Thursday, April 3, 2008

My site visit! (email on 4/3/08)

Mbalatsara!!! (OK, apparently there is a dialect within the dialect of betsimisaraka, within the language of Malagasy....thats the third greeting Ive learned, but now its the right one! geez!)

So I'm stuck back in Tana (the capital city) on my way back to training from my site visit!!! I don't have much time, but here's the breakdown. folks:

- I flew from Tana to Maroantsetra, a cute little beach town that sort of, kind of, sees tourism, but mostly they are either the high rollers who come through on five star prepaid tours around the bay and the small islands around it, or they are hardcore trekkers who managed to make it all the way up to the town by boat or bush taxi on a ridiculous road. But its great!!! So then the group of us split up and went to our separate villages surrounding Maroantsetra (3 of us). Me and the volunteer (Rachel) I'm replacing biked the 24km there on a beautiful sand road that sometimes runs along the beach!!!

- Stayed at her house that night and the next, which will soon be my house. Its got 2 little rooms, one she keeps as a public place and one is just hers. Its made of wood for the basic framework, with a tin roof and walls made of grass-ish stuff. So cute!

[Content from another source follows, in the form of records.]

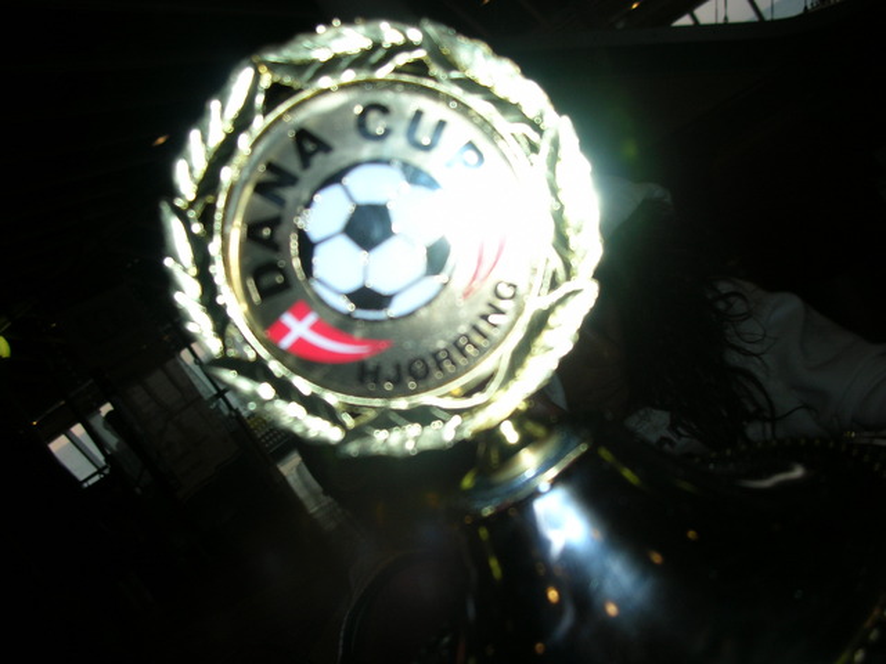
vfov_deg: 40.7
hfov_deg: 52.6
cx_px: 443
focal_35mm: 35
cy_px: 332
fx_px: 896
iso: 50
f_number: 3
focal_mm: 5.8
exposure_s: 1/60.1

- The weather was very warm and humid, and it didn't rain in the 3 days I was there!! ...The no rain was apparently very unusual.

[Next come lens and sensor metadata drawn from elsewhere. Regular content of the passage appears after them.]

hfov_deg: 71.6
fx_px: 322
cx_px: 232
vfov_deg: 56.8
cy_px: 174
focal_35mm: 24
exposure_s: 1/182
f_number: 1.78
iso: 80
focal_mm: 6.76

- It was a whirlwind tour of the village and surrounding village. I met the heads of the womens group and men's farming group, the environmental club that the volunteer runs with high school aged kids, the principal of the middle/high school, and a ton of random neighbors and of course, was always followed by a pack of children varying in age. It's like being the pied piper all day long! Overall, the people seem very very warm and welcoming. I think I may have already inherited a grandmother! There are kids who already began helping me with language and were already all smiley and cute and not scared because I'm white. Thats definitely an advantage of replacing someone who is already posted in a village, rather than starting new.

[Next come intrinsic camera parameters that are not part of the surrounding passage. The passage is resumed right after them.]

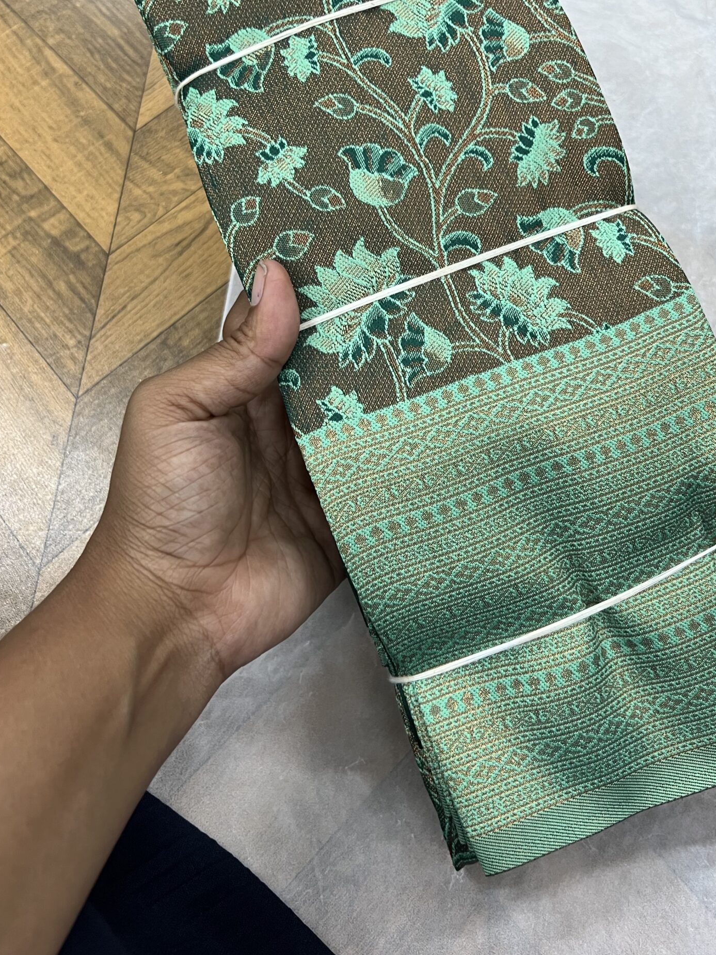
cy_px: 306
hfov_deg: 39.3
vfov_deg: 50.3
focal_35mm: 36
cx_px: 458
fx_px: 993
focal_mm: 5.7
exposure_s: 1/50
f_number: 1.5
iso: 100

- Culture shock again...the village is in a completely different part of the country. The people are more in-your-face and loud, its kind of great. They're subsistance farmers, and don't have much, but when a kids gets a piece of bread or something, they break it into as many pieces as they have siblings, and put it into their pocket to give to them later. Seems to be even harder times than the village I live in now. They're such cuties though, and seem smart.... some of them know their Lemur species like nobody's business!!! I've already gotten some ideas for projects that people talked to me about while I was there. YAY...a jumping-off point! Peace Corps is only ever in a village for about 6 years ( 3 volunteers), and I'm the last one in mine. I'll have to kind of tie up the loose ends of other people's projects, and make sure the most important new projects get done first. It's like a relay-race!

- Oh my god... I'm going to live by a tropical beach! It's incredibly beautiful & I can't wait to go see the undisturbed rainforest. It's definitely got a ton of vegetation around the village, but the rainforest that's barely been touched is about a day's hike away. I'm so so so excited!!

Gotta go, but I hope everything's good there. Love!!!

1 comments:

Brittany said...

way to steal my pictures, whore. haha jk you know i love you and couldn't live on this island without you haha, ok that might be a bit much but whatever. just wanted to comment on your blog! cya never!